[Collected data]
== Segment start ==

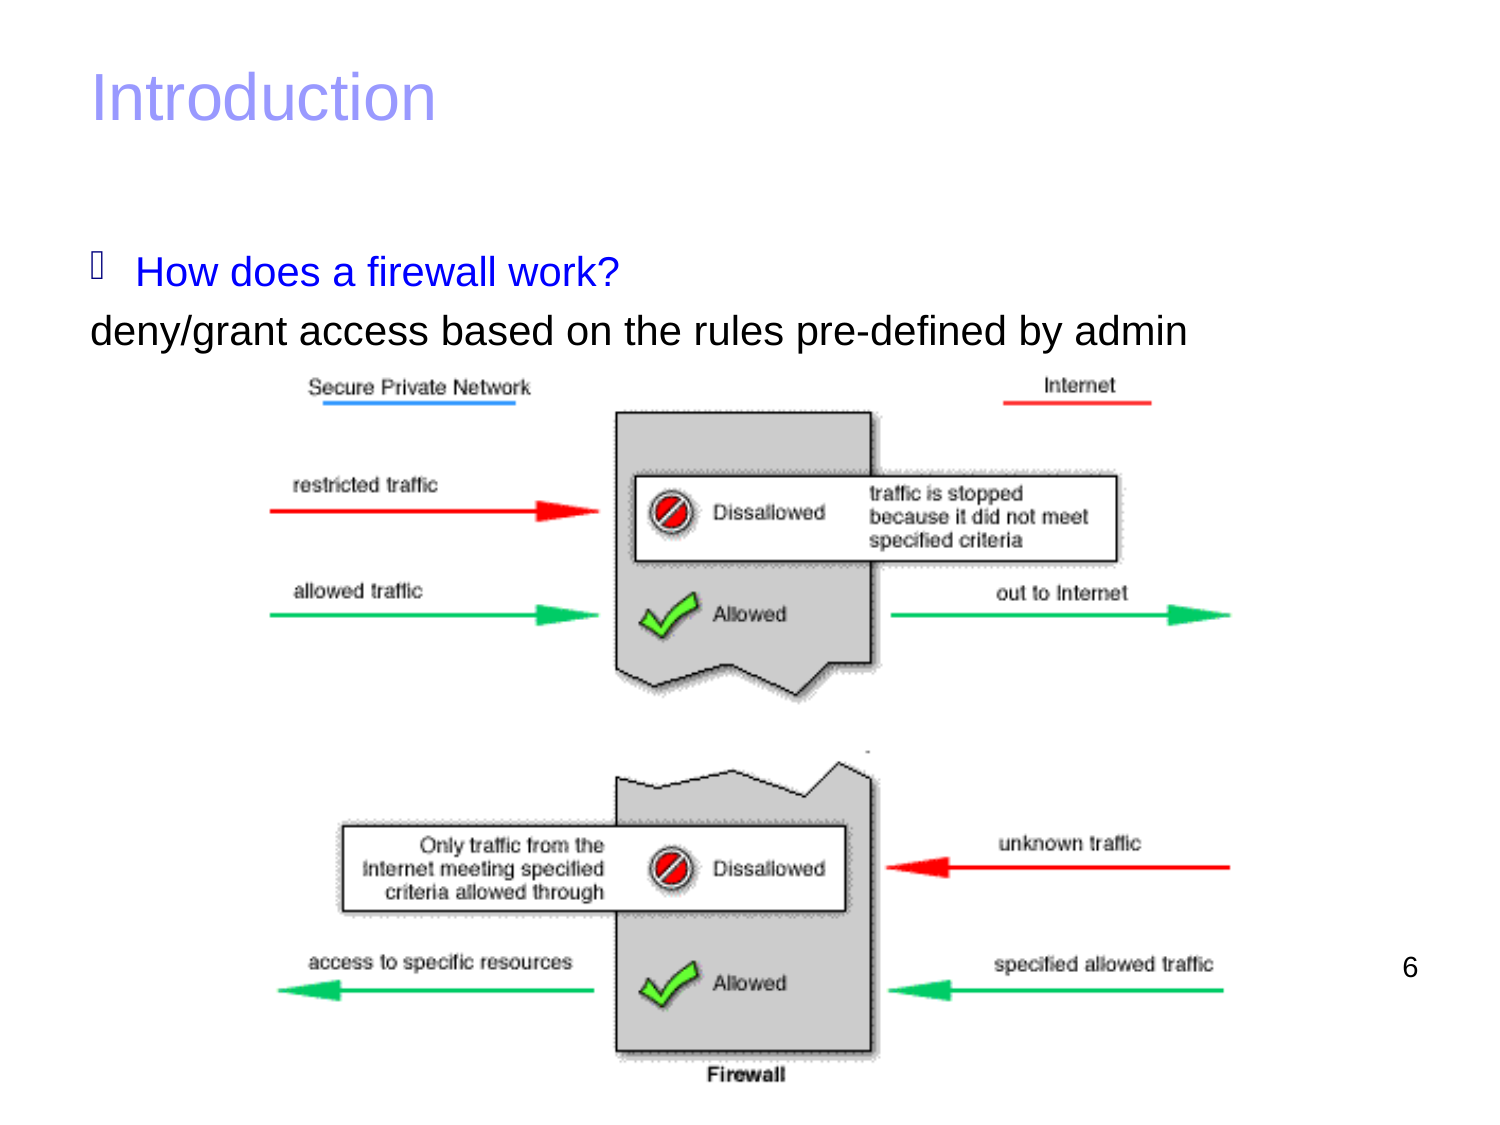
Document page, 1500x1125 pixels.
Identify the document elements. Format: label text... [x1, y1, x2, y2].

picture [262, 374, 1256, 1096]
title Introduction [74, 0, 1301, 188]
list How does a firewall work? deny/grant access based on the rules pre-defined by admin [74, 237, 1388, 988]
slide_number 6 [1333, 940, 1434, 1027]
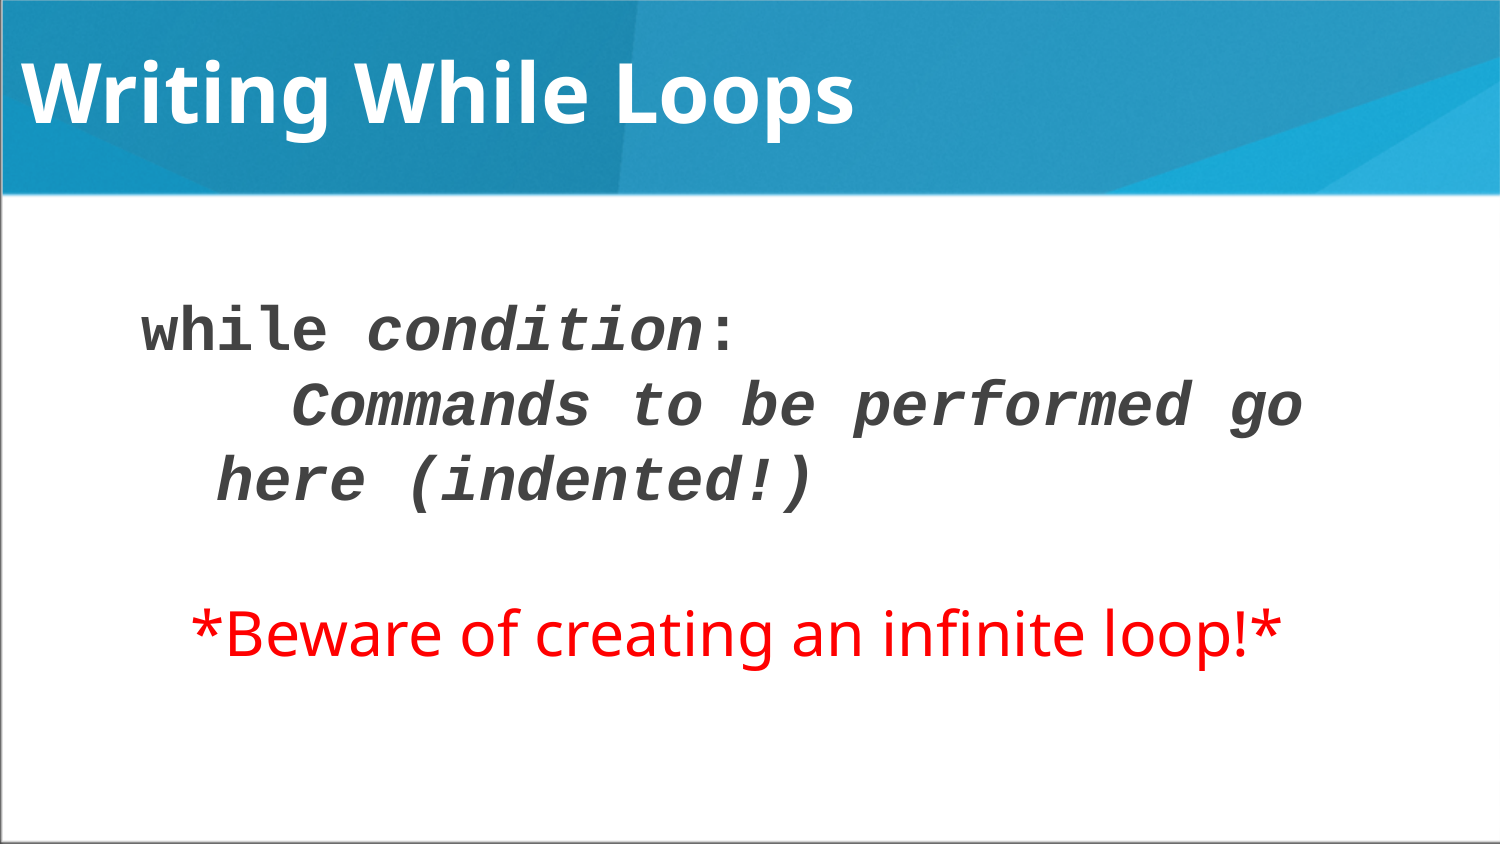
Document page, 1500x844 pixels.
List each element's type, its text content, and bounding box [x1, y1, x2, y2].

text_box while condition: Commands to be performed go here (indented!) [126, 272, 1413, 593]
picture [0, 0, 1500, 844]
title Writing While Loops [6, 14, 1500, 156]
text_box *Beware of creating an infinite loop!* [115, 578, 1361, 720]
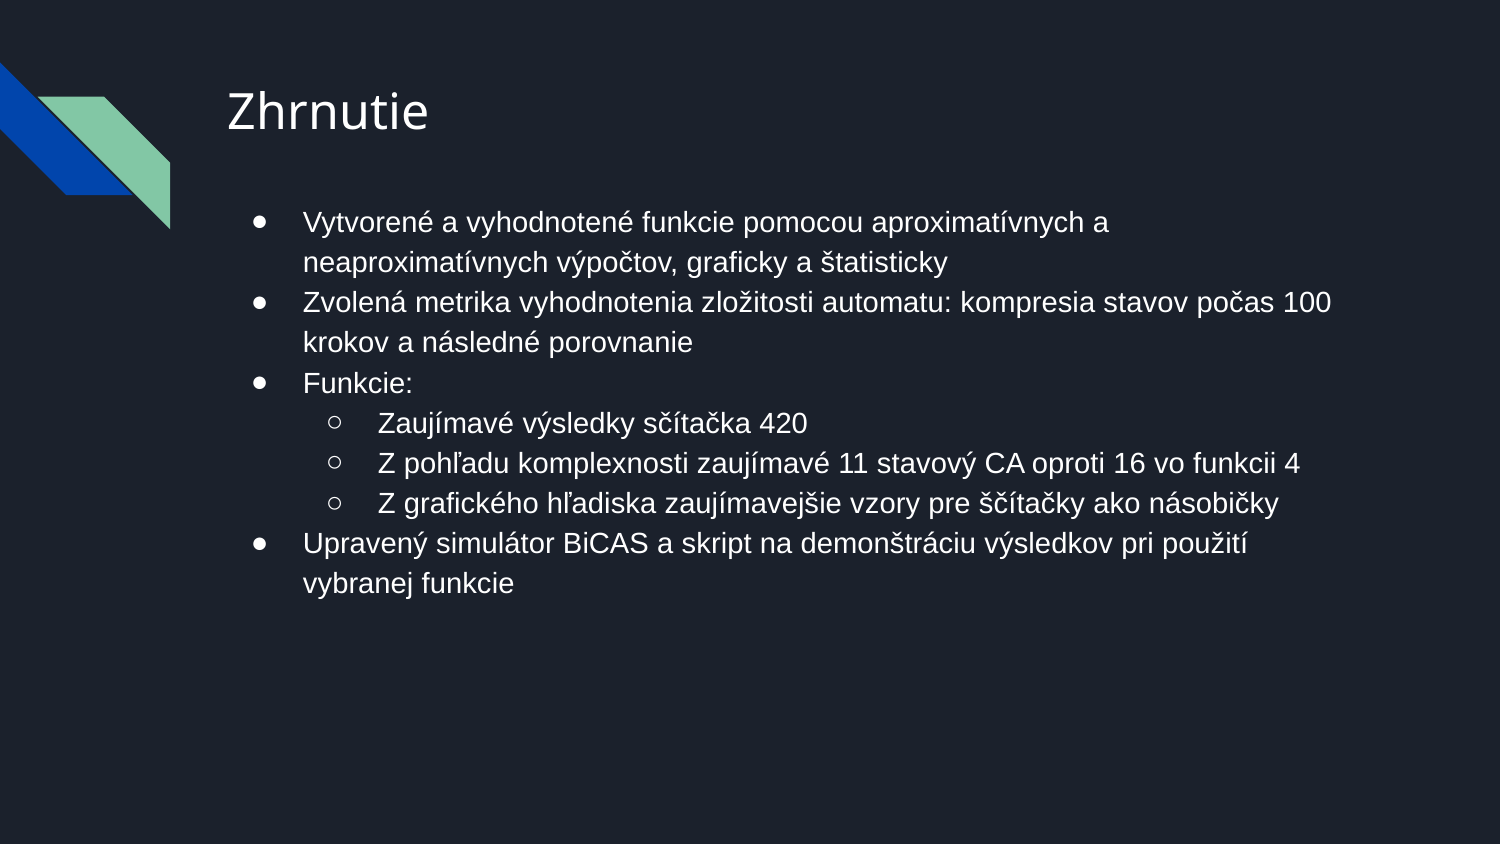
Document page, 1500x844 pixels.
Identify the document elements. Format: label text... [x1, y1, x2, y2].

title Zhrnutie [212, 64, 1368, 183]
list Vytvorené a vyhodnotené funkcie pomocou aproximatívnych a neaproximatívnych výpočtov, graficky a štatisticky Zvolená metrika vyhodnotenia zložitosti automatu: kompresia stavov počas 100 krokov a následné porovnanie Funkcie: Zaujímavé výsledky sčítačka 420 Z pohľadu komplexnosti zaujímavé 11 stavový CA oproti 16 vo funkcii 4 Z grafického hľadiska zaujímavejšie vzory pre ščítačky ako násobičky Upravený simulátor BiCAS a skript na demonštráciu výsledkov pri použití vybranej funkcie [212, 183, 1368, 661]
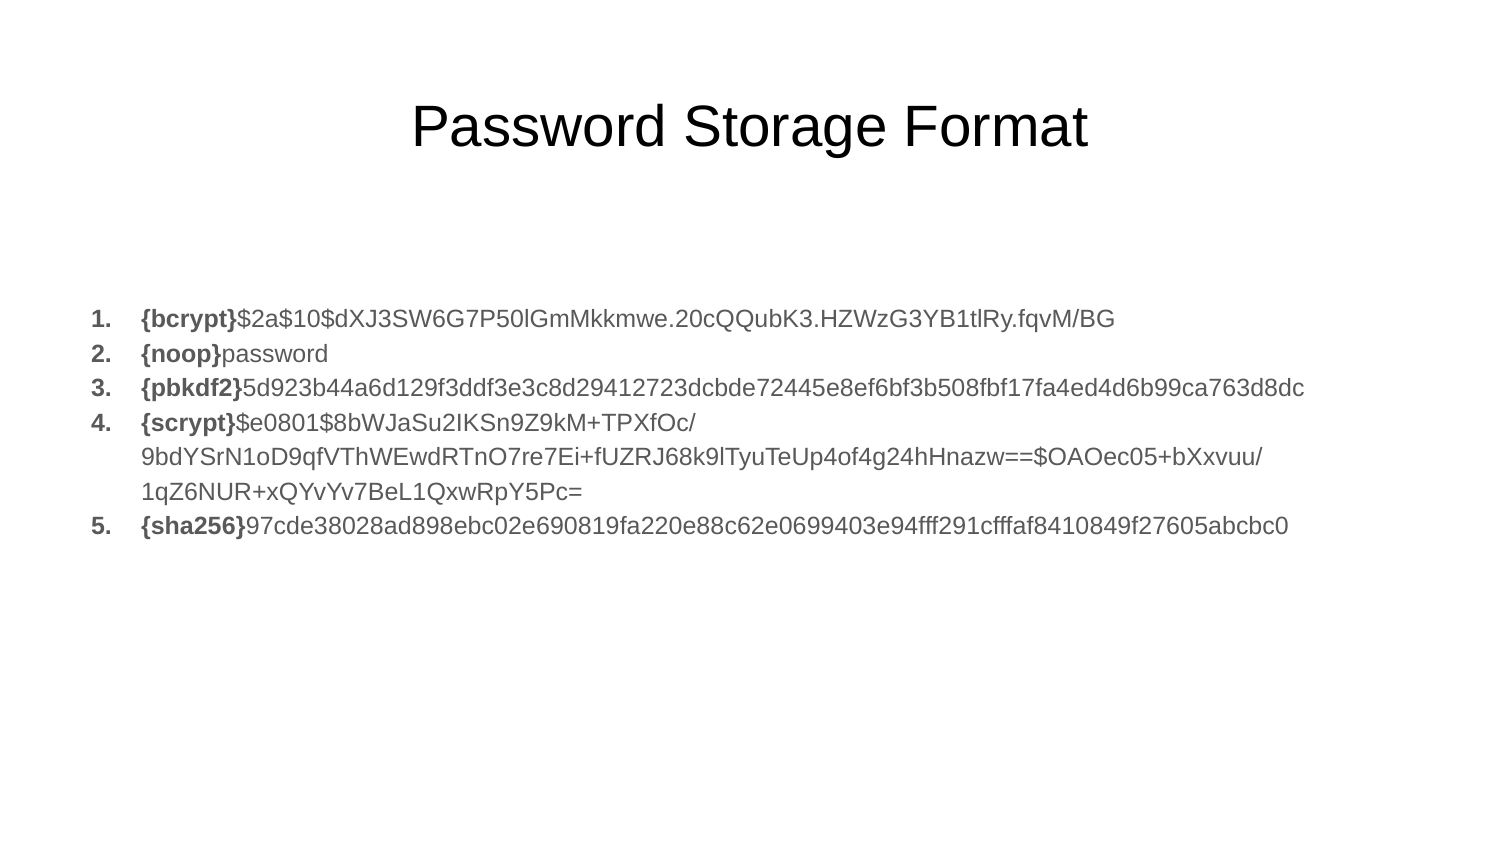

== Segment end ==

### WORK TO BE COMPLETED
Each entry must be set down word for word; no image may be carried over.

### SOLUTION FOR THIS EXERCISE
Document page, 1500x1125 pixels.
Identify the document elements. Format: label text... [x1, y1, x2, y2].

picture [262, 374, 1256, 1096]
title Introduction [74, 0, 1301, 188]
list How does a firewall work? deny/grant access based on the rules pre-defined by admin [74, 237, 1388, 988]
slide_number 6 [1333, 940, 1434, 1027]
Document page, 1500x844 pixels.
List each element's type, its text content, and bounding box [x1, y1, x2, y2].

text_box while condition: Commands to be performed go here (indented!) [126, 272, 1413, 593]
picture [0, 0, 1500, 844]
title Writing While Loops [6, 14, 1500, 156]
text_box *Beware of creating an infinite loop!* [115, 578, 1361, 720]
Document page, 1500x844 pixels.
Identify the document elements. Format: label text... [x1, y1, x2, y2].

title Zhrnutie [212, 64, 1368, 183]
list Vytvorené a vyhodnotené funkcie pomocou aproximatívnych a neaproximatívnych výpočtov, graficky a štatisticky Zvolená metrika vyhodnotenia zložitosti automatu: kompresia stavov počas 100 krokov a následné porovnanie Funkcie: Zaujímavé výsledky sčítačka 420 Z pohľadu komplexnosti zaujímavé 11 stavový CA oproti 16 vo funkcii 4 Z grafického hľadiska zaujímavejšie vzory pre ščítačky ako násobičky Upravený simulátor BiCAS a skript na demonštráciu výsledkov pri použití vybranej funkcie [212, 183, 1368, 661]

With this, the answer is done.